After 3 attempts to configure the link we will terminate the ppp session.
.373 LCP: [Req-Sent]: I CONFACK id 1 len 19
.373 LCP: [Req-Sent]:MRU 1492 (0x010405d4)
.373 LCP: [Req-Sent]:AuthProto CHAP (0x0305c22305)
The peer did like out proposal and acknowledged it. If the peer didn’t like our CHAP authentication protocol but can do PAP, it would have sent us a PPP CONFNAK packet with authproto option in there. This would indicate to us to switch auth protocols IF we are configured for that.
If not, and we are persistent on CHAP, we end up in a dead lock also and after default of 3 attempts to configure we drop the session
The client can also request a real address, but that if we ack that be a semi static ip address, so many providers prefer to renegotiate the address and send a nak always on the address option and provide a new pool address.
When the secret key is misconfigured, the authenticator of the radius header will be wrong. Some radius-servers reply then always with a reject, some radius-servers will silently discard the message.
--------------------------------
- Directions -
- 1) Please return the PPP negotiation passage from "If not, and" to "new pool address.".
- 2) In the PPP negotiation passage, what would the peer send if it didn't like the CHAP authentication protocol but could do PAP?

- Recorded data -
--------------------------------
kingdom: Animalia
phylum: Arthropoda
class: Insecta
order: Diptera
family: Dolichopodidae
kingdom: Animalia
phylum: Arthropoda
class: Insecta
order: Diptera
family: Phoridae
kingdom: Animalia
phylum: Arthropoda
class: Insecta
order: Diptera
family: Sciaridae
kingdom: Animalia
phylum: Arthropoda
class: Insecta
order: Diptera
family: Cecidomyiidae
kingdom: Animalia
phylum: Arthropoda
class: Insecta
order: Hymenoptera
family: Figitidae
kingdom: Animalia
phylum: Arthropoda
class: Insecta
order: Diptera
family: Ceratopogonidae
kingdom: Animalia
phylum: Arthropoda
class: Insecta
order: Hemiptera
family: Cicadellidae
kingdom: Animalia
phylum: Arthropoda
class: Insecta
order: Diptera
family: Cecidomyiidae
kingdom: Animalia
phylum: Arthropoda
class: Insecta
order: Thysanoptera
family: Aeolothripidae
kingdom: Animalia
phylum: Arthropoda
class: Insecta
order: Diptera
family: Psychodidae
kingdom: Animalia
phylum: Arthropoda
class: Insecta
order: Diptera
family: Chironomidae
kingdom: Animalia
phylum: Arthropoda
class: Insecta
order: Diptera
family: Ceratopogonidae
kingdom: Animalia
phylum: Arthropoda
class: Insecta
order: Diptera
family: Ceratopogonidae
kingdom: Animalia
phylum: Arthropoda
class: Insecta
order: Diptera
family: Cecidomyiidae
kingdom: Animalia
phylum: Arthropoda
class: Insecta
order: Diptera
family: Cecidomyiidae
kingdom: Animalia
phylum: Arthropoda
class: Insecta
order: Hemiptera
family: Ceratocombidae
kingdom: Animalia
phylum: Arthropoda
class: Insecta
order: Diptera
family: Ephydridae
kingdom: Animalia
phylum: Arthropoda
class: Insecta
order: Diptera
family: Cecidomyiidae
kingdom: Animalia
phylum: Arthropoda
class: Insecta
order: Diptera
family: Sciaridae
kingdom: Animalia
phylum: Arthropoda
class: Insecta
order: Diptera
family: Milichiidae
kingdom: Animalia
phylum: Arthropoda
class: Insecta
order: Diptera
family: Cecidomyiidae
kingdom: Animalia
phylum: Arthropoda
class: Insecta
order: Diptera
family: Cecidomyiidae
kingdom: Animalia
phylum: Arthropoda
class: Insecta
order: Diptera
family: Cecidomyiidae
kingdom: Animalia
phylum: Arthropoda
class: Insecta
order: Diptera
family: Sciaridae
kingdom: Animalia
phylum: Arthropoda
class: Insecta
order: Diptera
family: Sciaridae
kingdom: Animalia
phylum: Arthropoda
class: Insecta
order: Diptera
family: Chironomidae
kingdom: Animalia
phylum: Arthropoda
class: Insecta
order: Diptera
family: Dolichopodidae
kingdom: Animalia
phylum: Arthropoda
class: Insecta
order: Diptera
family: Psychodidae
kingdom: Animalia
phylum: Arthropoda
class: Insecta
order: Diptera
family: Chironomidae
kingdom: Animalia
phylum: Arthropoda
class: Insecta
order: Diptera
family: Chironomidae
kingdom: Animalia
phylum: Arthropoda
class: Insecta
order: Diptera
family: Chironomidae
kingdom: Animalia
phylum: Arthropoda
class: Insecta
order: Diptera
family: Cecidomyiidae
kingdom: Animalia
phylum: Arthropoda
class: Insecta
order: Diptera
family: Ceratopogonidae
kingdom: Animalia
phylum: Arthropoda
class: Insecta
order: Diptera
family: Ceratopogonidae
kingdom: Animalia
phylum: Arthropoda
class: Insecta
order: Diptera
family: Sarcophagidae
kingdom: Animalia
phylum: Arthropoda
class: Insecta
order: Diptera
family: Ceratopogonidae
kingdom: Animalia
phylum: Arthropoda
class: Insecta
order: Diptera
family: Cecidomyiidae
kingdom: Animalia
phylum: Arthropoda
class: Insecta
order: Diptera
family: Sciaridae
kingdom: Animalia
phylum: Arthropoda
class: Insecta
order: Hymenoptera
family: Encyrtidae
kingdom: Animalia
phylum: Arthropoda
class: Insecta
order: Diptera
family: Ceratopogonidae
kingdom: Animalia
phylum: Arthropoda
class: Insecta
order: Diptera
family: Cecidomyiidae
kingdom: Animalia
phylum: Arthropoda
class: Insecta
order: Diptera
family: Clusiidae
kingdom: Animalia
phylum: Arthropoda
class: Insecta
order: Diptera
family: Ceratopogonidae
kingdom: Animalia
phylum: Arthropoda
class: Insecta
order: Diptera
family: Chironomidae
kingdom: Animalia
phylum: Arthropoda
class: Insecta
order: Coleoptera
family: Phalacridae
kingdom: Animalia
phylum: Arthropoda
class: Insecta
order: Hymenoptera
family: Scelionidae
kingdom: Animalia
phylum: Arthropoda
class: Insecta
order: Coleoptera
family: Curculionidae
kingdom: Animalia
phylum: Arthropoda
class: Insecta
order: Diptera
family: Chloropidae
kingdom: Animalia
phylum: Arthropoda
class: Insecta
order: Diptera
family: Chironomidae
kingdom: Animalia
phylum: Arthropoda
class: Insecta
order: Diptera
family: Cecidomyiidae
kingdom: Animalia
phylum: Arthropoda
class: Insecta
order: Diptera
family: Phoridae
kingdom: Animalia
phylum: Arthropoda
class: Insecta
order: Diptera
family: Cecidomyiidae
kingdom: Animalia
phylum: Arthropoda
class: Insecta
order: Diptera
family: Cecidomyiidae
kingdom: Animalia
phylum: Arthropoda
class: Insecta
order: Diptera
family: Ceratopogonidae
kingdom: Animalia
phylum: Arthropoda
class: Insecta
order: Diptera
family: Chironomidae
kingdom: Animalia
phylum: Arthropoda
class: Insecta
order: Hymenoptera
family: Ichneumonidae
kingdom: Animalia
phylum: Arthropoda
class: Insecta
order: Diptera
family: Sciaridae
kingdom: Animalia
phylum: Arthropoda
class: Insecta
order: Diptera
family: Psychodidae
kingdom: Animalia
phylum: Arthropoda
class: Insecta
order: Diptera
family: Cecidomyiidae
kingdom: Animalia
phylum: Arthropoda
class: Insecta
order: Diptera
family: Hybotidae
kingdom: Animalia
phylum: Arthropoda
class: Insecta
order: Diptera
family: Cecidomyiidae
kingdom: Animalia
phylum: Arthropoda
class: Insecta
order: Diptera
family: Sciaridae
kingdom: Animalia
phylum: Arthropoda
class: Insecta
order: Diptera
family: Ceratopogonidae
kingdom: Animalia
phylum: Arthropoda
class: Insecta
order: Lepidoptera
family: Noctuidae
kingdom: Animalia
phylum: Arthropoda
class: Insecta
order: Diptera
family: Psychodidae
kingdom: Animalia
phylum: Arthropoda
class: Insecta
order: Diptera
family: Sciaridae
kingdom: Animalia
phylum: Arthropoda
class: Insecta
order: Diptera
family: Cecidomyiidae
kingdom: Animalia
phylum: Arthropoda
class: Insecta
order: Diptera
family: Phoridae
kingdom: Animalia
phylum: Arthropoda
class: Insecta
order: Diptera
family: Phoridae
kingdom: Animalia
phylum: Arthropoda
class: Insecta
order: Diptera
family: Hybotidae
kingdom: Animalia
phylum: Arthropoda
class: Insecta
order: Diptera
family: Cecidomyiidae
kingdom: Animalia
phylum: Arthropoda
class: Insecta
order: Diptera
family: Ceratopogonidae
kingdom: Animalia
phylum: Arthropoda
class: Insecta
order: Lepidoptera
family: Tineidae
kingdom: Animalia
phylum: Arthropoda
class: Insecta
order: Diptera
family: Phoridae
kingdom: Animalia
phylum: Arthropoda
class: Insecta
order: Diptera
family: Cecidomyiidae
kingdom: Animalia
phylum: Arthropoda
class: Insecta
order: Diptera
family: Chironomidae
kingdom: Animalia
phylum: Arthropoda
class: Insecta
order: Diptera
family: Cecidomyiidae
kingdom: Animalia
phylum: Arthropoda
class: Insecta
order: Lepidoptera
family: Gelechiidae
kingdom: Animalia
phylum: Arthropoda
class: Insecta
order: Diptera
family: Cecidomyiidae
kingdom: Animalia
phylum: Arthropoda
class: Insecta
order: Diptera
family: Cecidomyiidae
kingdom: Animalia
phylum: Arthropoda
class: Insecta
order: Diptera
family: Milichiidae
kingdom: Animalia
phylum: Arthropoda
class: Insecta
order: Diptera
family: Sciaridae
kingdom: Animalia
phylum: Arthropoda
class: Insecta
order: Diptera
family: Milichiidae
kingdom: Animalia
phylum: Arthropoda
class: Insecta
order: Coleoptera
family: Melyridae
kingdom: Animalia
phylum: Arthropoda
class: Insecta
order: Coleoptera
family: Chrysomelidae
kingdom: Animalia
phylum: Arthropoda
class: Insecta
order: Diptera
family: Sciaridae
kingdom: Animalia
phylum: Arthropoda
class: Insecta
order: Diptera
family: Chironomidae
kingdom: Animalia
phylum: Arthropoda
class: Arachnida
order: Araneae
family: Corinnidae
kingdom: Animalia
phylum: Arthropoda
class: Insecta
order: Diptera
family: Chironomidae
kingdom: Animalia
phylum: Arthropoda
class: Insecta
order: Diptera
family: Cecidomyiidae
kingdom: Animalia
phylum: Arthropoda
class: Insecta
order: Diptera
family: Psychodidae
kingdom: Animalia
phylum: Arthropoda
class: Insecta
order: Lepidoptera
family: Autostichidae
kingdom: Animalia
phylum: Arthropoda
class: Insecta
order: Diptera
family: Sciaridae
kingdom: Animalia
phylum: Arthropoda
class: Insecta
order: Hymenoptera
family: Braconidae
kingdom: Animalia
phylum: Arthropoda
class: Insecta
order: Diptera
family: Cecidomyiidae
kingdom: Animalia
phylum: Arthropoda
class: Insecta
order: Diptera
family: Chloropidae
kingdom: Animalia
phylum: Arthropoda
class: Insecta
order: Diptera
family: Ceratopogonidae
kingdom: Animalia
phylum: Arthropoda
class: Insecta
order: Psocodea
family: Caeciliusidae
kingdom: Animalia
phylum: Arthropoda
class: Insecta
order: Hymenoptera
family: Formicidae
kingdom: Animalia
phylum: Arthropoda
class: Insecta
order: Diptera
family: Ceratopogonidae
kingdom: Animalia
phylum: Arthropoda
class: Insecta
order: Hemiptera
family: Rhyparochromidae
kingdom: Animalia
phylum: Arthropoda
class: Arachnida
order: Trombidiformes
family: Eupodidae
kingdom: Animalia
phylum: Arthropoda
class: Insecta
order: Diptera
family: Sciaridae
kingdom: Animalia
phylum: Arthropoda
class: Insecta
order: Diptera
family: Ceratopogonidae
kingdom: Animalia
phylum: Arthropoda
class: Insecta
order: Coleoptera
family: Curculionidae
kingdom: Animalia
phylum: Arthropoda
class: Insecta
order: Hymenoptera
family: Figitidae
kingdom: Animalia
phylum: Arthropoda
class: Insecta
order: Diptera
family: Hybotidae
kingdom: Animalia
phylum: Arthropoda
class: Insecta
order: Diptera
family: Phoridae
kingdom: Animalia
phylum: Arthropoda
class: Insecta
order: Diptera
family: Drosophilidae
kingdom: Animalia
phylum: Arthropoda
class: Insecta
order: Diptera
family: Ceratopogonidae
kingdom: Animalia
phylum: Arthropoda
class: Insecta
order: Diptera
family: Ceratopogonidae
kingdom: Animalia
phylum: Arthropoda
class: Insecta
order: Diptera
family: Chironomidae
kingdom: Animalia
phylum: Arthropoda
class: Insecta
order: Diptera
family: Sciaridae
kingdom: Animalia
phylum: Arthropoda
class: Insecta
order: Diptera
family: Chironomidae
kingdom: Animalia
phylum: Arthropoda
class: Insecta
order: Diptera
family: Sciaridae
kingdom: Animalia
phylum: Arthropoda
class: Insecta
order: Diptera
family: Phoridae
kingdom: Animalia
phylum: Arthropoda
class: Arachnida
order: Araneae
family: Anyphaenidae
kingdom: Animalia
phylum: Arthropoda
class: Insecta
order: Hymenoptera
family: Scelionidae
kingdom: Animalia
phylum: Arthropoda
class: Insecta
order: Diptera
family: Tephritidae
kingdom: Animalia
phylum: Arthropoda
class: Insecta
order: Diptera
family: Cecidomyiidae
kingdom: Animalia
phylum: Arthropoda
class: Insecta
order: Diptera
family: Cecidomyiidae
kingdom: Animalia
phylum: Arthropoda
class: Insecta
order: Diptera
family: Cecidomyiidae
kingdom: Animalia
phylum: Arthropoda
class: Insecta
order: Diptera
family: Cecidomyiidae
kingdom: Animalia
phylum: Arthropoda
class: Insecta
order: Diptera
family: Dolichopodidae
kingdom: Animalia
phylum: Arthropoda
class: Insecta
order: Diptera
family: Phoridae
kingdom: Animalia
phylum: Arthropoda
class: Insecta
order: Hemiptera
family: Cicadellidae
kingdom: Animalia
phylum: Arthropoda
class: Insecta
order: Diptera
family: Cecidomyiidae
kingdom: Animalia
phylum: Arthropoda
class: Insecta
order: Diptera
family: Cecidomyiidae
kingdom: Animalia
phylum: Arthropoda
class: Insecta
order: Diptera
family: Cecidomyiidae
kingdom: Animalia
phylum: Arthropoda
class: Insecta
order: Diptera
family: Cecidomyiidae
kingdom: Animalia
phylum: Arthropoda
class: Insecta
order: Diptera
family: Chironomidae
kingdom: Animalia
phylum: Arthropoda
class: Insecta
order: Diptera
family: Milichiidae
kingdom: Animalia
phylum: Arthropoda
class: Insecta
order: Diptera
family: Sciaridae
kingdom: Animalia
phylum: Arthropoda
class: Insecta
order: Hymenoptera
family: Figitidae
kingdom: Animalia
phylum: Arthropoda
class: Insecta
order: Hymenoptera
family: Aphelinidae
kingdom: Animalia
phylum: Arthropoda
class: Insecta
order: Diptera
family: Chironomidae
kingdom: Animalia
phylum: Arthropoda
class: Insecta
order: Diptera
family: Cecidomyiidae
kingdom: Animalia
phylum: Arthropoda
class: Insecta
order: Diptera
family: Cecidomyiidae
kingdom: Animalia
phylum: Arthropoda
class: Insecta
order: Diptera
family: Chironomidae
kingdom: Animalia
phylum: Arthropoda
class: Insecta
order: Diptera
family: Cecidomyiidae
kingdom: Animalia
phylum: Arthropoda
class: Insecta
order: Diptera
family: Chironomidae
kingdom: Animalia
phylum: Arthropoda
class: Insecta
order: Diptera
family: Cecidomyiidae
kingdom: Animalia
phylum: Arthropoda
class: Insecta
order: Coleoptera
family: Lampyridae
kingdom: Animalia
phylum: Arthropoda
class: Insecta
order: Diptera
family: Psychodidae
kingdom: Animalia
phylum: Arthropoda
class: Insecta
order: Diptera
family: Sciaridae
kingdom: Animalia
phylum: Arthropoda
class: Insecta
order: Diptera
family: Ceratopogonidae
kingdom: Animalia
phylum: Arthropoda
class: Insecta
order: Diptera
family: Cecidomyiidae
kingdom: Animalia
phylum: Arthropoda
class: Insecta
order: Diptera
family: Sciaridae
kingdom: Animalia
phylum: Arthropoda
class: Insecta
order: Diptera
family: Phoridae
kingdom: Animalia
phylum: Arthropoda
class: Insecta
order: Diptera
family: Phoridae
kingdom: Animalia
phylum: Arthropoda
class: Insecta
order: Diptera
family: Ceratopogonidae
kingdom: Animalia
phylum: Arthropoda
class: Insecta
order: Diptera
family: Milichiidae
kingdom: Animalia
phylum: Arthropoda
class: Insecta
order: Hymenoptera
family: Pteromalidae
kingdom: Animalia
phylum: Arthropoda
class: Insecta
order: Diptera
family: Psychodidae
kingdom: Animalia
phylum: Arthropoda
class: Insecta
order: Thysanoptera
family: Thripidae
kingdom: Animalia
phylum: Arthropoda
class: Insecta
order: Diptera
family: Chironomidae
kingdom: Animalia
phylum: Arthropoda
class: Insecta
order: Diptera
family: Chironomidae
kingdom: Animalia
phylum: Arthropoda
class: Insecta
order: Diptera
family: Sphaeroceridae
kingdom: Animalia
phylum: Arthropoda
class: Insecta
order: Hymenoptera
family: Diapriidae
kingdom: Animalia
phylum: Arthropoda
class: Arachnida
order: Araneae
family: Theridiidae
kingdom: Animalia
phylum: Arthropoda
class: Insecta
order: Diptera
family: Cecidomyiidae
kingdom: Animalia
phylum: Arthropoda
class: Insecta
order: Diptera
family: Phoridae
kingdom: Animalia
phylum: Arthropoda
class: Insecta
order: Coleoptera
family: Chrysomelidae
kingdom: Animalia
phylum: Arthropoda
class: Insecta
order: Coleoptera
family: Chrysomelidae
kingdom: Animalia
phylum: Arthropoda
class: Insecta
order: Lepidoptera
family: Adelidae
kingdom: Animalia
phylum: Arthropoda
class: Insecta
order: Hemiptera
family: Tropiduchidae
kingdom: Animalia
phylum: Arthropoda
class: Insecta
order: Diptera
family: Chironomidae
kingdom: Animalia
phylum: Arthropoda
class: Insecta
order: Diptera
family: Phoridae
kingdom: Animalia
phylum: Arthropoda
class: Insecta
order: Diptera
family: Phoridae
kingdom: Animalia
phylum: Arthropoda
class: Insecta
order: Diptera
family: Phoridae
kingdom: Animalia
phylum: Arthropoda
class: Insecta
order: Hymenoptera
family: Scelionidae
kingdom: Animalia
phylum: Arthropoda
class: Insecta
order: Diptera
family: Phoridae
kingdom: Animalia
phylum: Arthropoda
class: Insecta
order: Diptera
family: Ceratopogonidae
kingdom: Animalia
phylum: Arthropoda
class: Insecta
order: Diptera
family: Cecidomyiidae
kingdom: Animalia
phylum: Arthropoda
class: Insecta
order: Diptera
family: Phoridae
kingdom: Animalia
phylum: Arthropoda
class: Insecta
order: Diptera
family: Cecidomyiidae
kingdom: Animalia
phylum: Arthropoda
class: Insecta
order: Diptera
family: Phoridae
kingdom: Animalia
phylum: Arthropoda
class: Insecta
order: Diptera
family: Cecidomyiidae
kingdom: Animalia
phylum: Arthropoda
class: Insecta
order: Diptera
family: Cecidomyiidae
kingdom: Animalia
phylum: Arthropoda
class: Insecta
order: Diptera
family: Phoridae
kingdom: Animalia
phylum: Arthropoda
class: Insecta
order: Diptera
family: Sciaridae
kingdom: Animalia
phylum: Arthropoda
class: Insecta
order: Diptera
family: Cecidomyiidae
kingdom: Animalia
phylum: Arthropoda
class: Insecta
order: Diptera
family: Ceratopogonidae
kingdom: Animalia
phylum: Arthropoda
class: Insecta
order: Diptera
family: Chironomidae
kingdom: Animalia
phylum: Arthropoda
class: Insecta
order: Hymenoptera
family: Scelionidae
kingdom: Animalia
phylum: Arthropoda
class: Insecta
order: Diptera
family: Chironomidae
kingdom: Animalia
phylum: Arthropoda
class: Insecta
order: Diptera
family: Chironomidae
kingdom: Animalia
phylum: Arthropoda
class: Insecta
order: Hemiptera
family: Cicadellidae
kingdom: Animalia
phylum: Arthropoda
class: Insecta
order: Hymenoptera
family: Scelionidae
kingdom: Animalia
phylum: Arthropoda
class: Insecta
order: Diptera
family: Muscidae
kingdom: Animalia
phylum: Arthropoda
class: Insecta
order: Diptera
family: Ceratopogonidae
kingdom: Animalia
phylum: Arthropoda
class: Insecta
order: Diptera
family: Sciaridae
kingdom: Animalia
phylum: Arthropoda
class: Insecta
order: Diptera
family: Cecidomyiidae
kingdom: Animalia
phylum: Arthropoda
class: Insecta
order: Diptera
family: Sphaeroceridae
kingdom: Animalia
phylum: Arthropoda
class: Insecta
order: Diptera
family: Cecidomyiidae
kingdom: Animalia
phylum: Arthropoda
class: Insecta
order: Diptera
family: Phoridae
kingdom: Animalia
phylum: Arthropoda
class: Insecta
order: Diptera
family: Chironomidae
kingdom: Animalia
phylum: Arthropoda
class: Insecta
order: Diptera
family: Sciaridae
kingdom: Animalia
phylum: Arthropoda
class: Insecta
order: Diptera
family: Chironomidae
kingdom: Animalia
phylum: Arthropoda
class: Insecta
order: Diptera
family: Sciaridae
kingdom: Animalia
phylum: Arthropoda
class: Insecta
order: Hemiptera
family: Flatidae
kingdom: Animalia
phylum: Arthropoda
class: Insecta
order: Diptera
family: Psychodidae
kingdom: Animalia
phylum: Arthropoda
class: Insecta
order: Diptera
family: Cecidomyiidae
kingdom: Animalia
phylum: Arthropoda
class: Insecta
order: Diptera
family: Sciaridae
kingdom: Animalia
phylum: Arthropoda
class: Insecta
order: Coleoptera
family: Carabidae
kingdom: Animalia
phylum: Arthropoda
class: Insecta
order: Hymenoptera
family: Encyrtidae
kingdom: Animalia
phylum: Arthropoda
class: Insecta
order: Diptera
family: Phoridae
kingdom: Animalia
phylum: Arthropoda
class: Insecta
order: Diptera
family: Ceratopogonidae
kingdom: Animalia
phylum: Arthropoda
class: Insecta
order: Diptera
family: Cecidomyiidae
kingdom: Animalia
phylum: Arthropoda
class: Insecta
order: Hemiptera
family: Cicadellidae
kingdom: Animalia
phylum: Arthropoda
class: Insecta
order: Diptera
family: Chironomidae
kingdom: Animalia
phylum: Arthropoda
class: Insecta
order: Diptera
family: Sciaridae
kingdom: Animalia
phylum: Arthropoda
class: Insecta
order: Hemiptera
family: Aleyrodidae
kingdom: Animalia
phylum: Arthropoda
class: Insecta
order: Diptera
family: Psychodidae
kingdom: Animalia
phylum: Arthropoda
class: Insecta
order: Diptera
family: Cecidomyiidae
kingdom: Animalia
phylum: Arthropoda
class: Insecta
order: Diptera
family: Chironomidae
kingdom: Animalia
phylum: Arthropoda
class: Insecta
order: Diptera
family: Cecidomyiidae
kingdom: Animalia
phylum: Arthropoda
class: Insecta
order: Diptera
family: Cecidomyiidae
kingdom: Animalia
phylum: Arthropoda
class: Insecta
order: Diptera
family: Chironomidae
--------------------------------
- Solutions per task -
- 1)
If not, and we are persistent on CHAP, we end up in a dead lock also and after default of 3 attempts to configure we drop the session
The client can also request a real address, but that if we ack that be a semi static ip address, so many providers prefer to renegotiate the address and send a nak always on the address option and provide a new pool address.

- 2) A PPP CONFNAK packet with the authproto option in it.